Textabschnitt >>
Ein weiteres Kennzeichen der bayerischen Biergärten ist, dass man dort seine selbst mitgebrachte Brotzeit verspeisen darf – nur das Bier (das übrigens traditionell in einem Krug mit Deckel serviert wurde, damit Insekten und Blätter aus den schattenspendenden Bäumen nicht hineinfallen) oder andere Getränke muss man kaufen.
Biergärten haben sich von Bayern mittlerweile in die ganze Republik verbreitet, wenn auch nicht immer mit der Selbstverpflegungs-Regel.
Biergartengeschichte
Zu König Ludiwigs Zeiten trank man in Bayern überwiegend untergäriges Bier, das zum Gären Temperaturen zwischen 4 und 9° Celsius benötigt. Die Brauerei war zudem von der Obrigkeit auf den Zeitraum „zwischen Michaeli (29. September) und Georgi (23. April)“, also das Winterhalbjahr, beschränkt. Denn im Sommer war die Brandgefahr durch Siedefeuer für die Städte zu groß.
Damit das Bier für den Sommer auch noch reiche, musste es gekühlt werden. Dafür nutzten die Brauer zum Beispiel natürliche Höhlen, die sie mit winterlichem Eis vom See auffüllten (wie das bis ins 20. Jahrhundert z. B. noch in der Eifel gemacht wurde). Oder sie gruben sich Erdkeller für die Bierfässer.
In München war das Problem der Grundwasserspiegel – man konnte nicht tief genug graben, um einen ganzjährig kühlen Keller zu bekommen. Also ließen sich die findigen Münchner Brauer etwas einfallen: Sie pflanzten Kastanien über ihre Keller und bestreuten den Boden mit hellem Kies, um die Sonnenwärme schon oberirdisch zu bremsen. Kombiniert mit See-Eis reichte das dann aus, um das Bier schön kühl zu halten.
Und weil sich unter den Bäumen auch die Menschen in der Sommerhitze wohlfühlten, schenkten die Brauer das Bier gleich selber aus. Das führte fast zu einem Aufstand der Wirte, die ihr Geschäft bedroht sahen – und König Ludwig I. erließ eine Biergartenverordnung, um die Rebellion abzuwenden.
Er erlaubte den Brauern zwar, weiterhin Bier auszuschenken – aber sie durften kein Essen dazu anbieten. Stattdessen konnte sich jeder Besucher seine eigene Brotzeit mitbringen. Und so schmecken Radi und Obatzda aus dem eigenen Picknickkorb in München und Umgebung auch heute noch im Biergarten.

Aufgaben zur Übung >>
1. Schreibe aus dem Text über Biergärten die Stelle ab, die mit „Biergartengeschichte“ beginnt und mit „Städte zu groß.“ endet.
2. Auf welchen Zeitraum war das Brauen laut dem Text über Biergärten von der Obrigkeit beschränkt?
3. Führe den Text über Biergärten im Anschluss an seinen letzten Satz weiter.
Die Einträge haben mit dem Text über Biergärten nichts zu tun.

Gezeigte Einträge >>
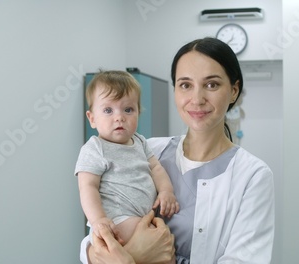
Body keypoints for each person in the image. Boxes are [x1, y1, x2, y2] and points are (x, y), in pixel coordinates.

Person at [84, 37, 275, 264]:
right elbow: (92, 242)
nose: (197, 99)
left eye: (212, 84)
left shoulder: (253, 176)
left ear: (234, 91)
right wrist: (132, 255)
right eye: (185, 85)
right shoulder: (146, 151)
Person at [74, 70, 180, 262]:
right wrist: (98, 221)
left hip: (143, 218)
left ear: (138, 112)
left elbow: (156, 169)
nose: (119, 117)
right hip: (117, 220)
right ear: (92, 118)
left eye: (128, 110)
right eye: (108, 110)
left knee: (165, 252)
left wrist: (166, 191)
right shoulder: (95, 148)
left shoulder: (140, 142)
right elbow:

Antworten nacheinander >>
1.
Biergartengeschichte
Zu König Ludiwigs Zeiten trank man in Bayern überwiegend untergäriges Bier, das zum Gären Temperaturen zwischen 4 und 9° Celsius benötigt. Die Brauerei war zudem von der Obrigkeit auf den Zeitraum „zwischen Michaeli (29. September) und Georgi (23. April)“, also das Winterhalbjahr, beschränkt. Denn im Sommer war die Brandgefahr durch Siedefeuer für die Städte zu groß.

2. Auf das Winterhalbjahr, also zwischen Michaeli (29. September) und Georgi (23. April).

3.
Biergärten in der Pfalz
Weil Biergärten eine bayerische Erfindung sind, verwundert es kaum, dass in der an sich eher weinseligen Pfalz gerade die Kaiserstadt Speyer, die zwischen 1816 und 1945 bayerisch regiert war, mit besonders schönen Biergärten verlockt: Gemütlich sitzt man beispielsweise im Biergarten der Domhofbrauerei unter Linden und Kastanienbäumen und genießt ein frisch gezapftes Domhof-Bier aus eigener Herstellung.
Oder man lässt im „Alten Hammer“, Speyers ältestem Biergarten, den sommerlichen Blick wie andere Gäste schon seit 1919 nach unten auf die Rheinpromenade und den Rhein schweifen.
In Schifferstadt bietet das „Bistro Chalet“ einen schnuckeligen kleinen Biergarten mit 102 Plätzen im Kopfsteinpflasterhof neben dem Fachwerk-Restaurant. Hier schmecken auch ein deftiger Flammkuchen und statt einem Bierchen eine erfrischende Weinschorle. Die Oxe Tapasbar hat zwar keinen Biergarten im Bayerischen Sinne, aber man kann in einem schönen Hof unter Schirmen sitzen und den Blick auf das Alte Rathaus, einen historischen Fachwerkbau von 15?? Und den Garten des Rathauses genießen.
Unter Platanen sitzt man im „Gasthaus am Fluss“ in Mannheim, nur etwa rund 500 Meter vom Hauptbahnhof und 200 Meter von der Jugendherberge entfernt. Der Blick auf den Rhein und das mediterran angehauchte Ambiente mit Buchsbäumchen in bauchigen Amphoren und blühenden Pflanzen überall ist genau richtig für einen gemütlichen Ausklang des Arbeitstages.